The entries below are to be printed again word for word.

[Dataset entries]
━━━
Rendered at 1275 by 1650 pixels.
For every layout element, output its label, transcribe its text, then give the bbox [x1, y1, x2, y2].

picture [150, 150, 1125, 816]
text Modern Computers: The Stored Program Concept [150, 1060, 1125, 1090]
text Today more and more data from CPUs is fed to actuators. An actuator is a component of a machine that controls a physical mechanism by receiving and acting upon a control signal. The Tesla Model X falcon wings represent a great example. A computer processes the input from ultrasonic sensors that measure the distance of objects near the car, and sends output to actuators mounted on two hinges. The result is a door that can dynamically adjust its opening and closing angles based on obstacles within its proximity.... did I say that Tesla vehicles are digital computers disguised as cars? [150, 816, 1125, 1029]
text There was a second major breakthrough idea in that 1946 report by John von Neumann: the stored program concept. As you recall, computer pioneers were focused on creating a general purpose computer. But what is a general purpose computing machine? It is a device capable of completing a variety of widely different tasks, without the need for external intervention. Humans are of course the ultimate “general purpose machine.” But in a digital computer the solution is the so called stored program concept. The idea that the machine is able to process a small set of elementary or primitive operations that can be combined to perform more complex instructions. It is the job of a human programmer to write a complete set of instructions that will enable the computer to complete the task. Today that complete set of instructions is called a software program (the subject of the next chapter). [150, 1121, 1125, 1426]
━━━
* **YOUR SOLUTION**:
Rendered at 1275 by 1650 pixels.
For every layout element, output its label, transcribe its text, then give the bbox [x1, y1, x2, y2].

picture [150, 150, 1125, 816]
text Modern Computers: The Stored Program Concept [150, 1060, 1125, 1090]
text Today more and more data from CPUs is fed to actuators. An actuator is a component of a machine that controls a physical mechanism by receiving and acting upon a control signal. The Tesla Model X falcon wings represent a great example. A computer processes the input from ultrasonic sensors that measure the distance of objects near the car, and sends output to actuators mounted on two hinges. The result is a door that can dynamically adjust its opening and closing angles based on obstacles within its proximity.... did I say that Tesla vehicles are digital computers disguised as cars? [150, 816, 1125, 1029]
text There was a second major breakthrough idea in that 1946 report by John von Neumann: the stored program concept. As you recall, computer pioneers were focused on creating a general purpose computer. But what is a general purpose computing machine? It is a device capable of completing a variety of widely different tasks, without the need for external intervention. Humans are of course the ultimate “general purpose machine.” But in a digital computer the solution is the so called stored program concept. The idea that the machine is able to process a small set of elementary or primitive operations that can be combined to perform more complex instructions. It is the job of a human programmer to write a complete set of instructions that will enable the computer to complete the task. Today that complete set of instructions is called a software program (the subject of the next chapter). [150, 1121, 1125, 1426]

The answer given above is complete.